Scientists, policy-advocates, technology adopters, and stakeholders all share the challenge of how to draw appropriate conclusions from scientific data, individuals’ prior beliefs and practice modeling. As a method for analyzing survey data, formulating EHR value stream models, and exploring the consequences of technology adoption decisions, BBNs are a valuable tool. BBN algorithms were specifically developed to address policy analysis and corporate decision-making models where the objective evidence is unclear or there is a lack of historical information available.

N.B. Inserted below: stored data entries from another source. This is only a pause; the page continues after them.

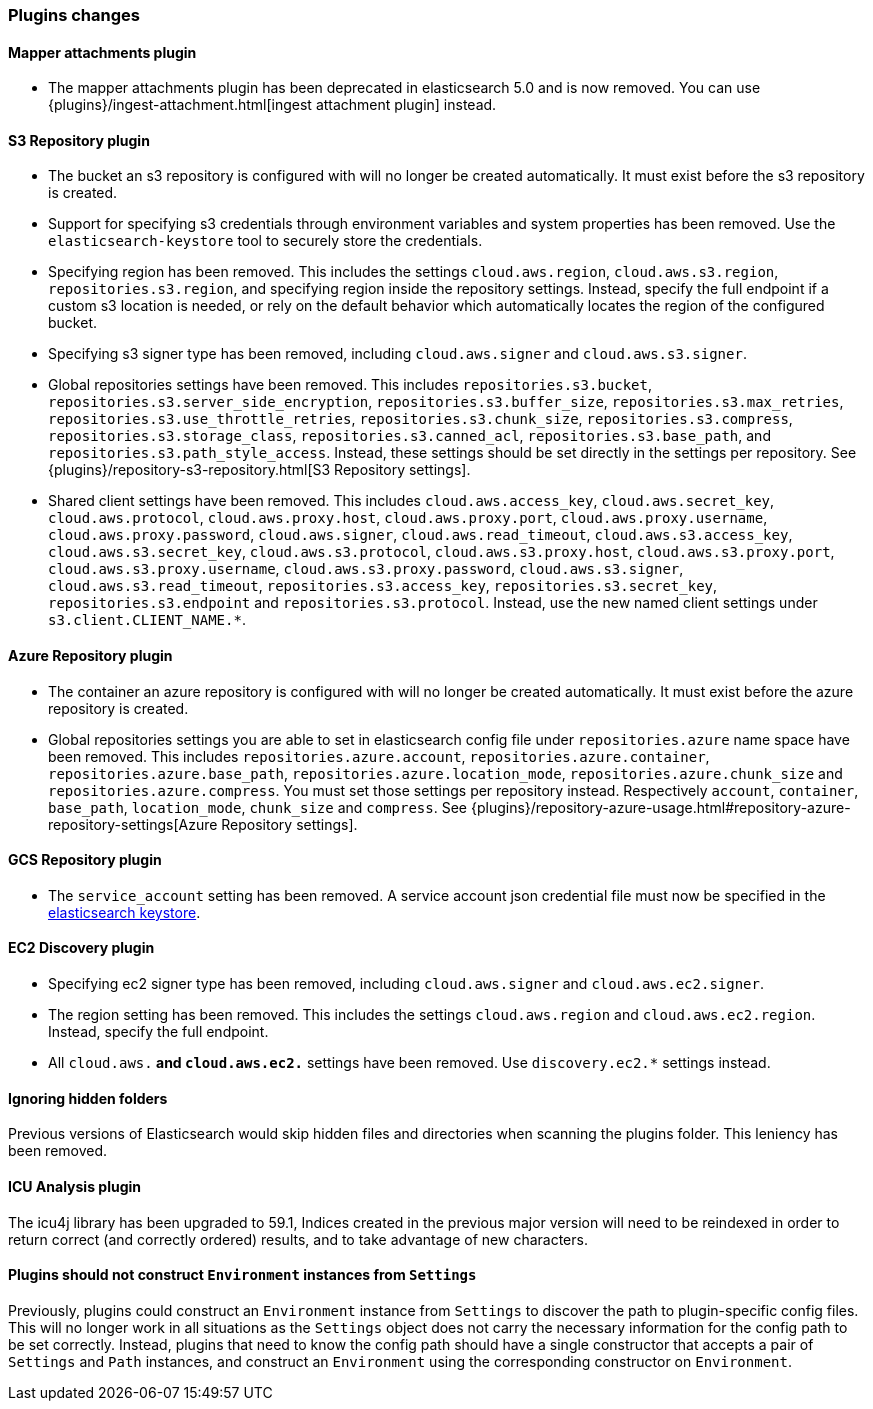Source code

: [[breaking_60_plugins_changes]]
=== Plugins changes

==== Mapper attachments plugin

* The mapper attachments plugin has been deprecated in elasticsearch 5.0 and is now removed.
You can use {plugins}/ingest-attachment.html[ingest attachment plugin] instead.

==== S3 Repository plugin

* The bucket an s3 repository is configured with will no longer be created automatically.
It must exist before the s3 repository is created.

* Support for specifying s3 credentials through environment variables and
system properties has been removed. Use the `elasticsearch-keystore` tool
to securely store the credentials.

* Specifying region has been removed. This includes the settings `cloud.aws.region`,
`cloud.aws.s3.region`, `repositories.s3.region`, and specifying
region inside the repository settings. Instead, specify the full endpoint if a custom
s3 location is needed, or rely on the default behavior which automatically locates
the region of the configured bucket.

* Specifying s3 signer type has been removed, including `cloud.aws.signer` and `cloud.aws.s3.signer`.

* Global repositories settings have been removed. This includes `repositories.s3.bucket`,
`repositories.s3.server_side_encryption`, `repositories.s3.buffer_size`,
`repositories.s3.max_retries`, `repositories.s3.use_throttle_retries`,
`repositories.s3.chunk_size`, `repositories.s3.compress`, `repositories.s3.storage_class`,
`repositories.s3.canned_acl`, `repositories.s3.base_path`, and 
`repositories.s3.path_style_access`. Instead, these settings should be set directly in the
 settings per repository.
 See {plugins}/repository-s3-repository.html[S3 Repository settings].

* Shared client settings have been removed. This includes  `cloud.aws.access_key`,
 `cloud.aws.secret_key`, `cloud.aws.protocol`, `cloud.aws.proxy.host`,
 `cloud.aws.proxy.port`, `cloud.aws.proxy.username`, `cloud.aws.proxy.password`,
 `cloud.aws.signer`, `cloud.aws.read_timeout`, `cloud.aws.s3.access_key`,
 `cloud.aws.s3.secret_key`, `cloud.aws.s3.protocol`, `cloud.aws.s3.proxy.host`,
 `cloud.aws.s3.proxy.port`, `cloud.aws.s3.proxy.username`, `cloud.aws.s3.proxy.password`,
 `cloud.aws.s3.signer`, `cloud.aws.s3.read_timeout`, `repositories.s3.access_key`,
 `repositories.s3.secret_key`, `repositories.s3.endpoint` and `repositories.s3.protocol`.
Instead, use the new named client settings under `s3.client.CLIENT_NAME.*`.

==== Azure Repository plugin

* The container an azure repository is configured with will no longer be created automatically.
It must exist before the azure repository is created.

* Global repositories settings you are able to set in elasticsearch config file under `repositories.azure`
name space have been removed. This includes `repositories.azure.account`, `repositories.azure.container`,
`repositories.azure.base_path`, `repositories.azure.location_mode`, `repositories.azure.chunk_size` and
`repositories.azure.compress`.
You must set those settings per repository instead. Respectively `account`, `container`, `base_path`,
`location_mode`, `chunk_size` and `compress`.
See {plugins}/repository-azure-usage.html#repository-azure-repository-settings[Azure Repository settings].

==== GCS Repository plugin

* The `service_account` setting has been removed. A service account json credential file must now be
specified in the <<secure-settings, elasticsearch keystore>>.

==== EC2 Discovery plugin

* Specifying ec2 signer type has been removed, including `cloud.aws.signer` and `cloud.aws.ec2.signer`.

* The region setting has been removed. This includes the settings `cloud.aws.region`
and `cloud.aws.ec2.region`. Instead, specify the full endpoint.

* All `cloud.aws.*` and `cloud.aws.ec2.*` settings have been removed. Use `discovery.ec2.*` settings instead.

==== Ignoring hidden folders

Previous versions of Elasticsearch would skip hidden files and directories when
scanning the plugins folder. This leniency has been removed.

==== ICU Analysis plugin

The icu4j library has been upgraded to 59.1,
Indices created in the previous major version will need to be reindexed
in order to return correct (and correctly ordered) results,
and to take advantage of new characters.

==== Plugins should not construct `Environment` instances from `Settings`

Previously, plugins could construct an `Environment` instance from `Settings` to
discover the path to plugin-specific config files. This will no longer work in
all situations as the `Settings` object does not carry the necessary information
for the config path to be set correctly. Instead, plugins that need to know the
config path should have a single constructor that accepts a pair of `Settings`
and `Path` instances, and construct an `Environment` using the corresponding
constructor on `Environment`.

This study has three limitations that should be addressed through further research. First, the study was conducted in only one state, albeit, a large and diverse state in the Southwest. A larger study including more areas of the country would provide results that are more generalizeable. Second, the sample was drawn from physicians who are members of the Texas Medical Association (TMA) potentially biasing the response in a systematic way. However, the TMA provides significant association benefits and over 85% of the state’s physicians are members. Therefore, this is the most complete list of physicians from which to draw a sample. Third, for health services research the response rate of this study is slightly low; however, given the sample is practicing physicians, the response rate is good.